■ **Your goal**
Report each line of the entries below that contains the string "tallest", treating uppercase and lowercase letters as distinct.

■ **Data**

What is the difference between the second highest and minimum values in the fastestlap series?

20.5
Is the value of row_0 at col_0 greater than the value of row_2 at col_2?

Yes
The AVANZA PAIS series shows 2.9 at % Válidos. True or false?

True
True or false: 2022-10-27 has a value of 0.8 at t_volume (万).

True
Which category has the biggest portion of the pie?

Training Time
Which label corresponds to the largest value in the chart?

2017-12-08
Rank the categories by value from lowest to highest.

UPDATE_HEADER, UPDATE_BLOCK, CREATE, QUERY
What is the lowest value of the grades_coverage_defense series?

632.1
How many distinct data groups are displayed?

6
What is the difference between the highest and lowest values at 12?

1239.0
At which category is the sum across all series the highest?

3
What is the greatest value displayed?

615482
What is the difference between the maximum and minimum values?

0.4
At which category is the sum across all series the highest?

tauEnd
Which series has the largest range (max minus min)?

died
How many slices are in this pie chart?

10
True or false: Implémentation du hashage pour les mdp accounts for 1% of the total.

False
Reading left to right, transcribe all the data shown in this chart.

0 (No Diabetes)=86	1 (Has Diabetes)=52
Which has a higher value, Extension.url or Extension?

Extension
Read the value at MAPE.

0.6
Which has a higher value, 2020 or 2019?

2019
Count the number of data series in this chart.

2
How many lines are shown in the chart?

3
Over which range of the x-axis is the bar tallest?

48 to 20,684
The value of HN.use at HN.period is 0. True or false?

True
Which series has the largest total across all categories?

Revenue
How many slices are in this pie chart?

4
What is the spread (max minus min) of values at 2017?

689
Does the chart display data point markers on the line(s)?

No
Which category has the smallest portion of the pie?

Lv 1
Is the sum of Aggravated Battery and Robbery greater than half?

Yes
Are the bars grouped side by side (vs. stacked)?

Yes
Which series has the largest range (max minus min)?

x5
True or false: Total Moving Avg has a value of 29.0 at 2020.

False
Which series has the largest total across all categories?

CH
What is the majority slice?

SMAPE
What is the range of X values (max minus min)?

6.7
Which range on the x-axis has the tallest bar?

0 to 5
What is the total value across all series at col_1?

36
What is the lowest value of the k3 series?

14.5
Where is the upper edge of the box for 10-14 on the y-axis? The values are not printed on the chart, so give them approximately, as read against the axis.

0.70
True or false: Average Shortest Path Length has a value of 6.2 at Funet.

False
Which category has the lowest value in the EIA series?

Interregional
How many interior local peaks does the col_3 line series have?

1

■ **Response**
Over which range of the x-axis is the bar tallest?
Which range on the x-axis has the tallest bar?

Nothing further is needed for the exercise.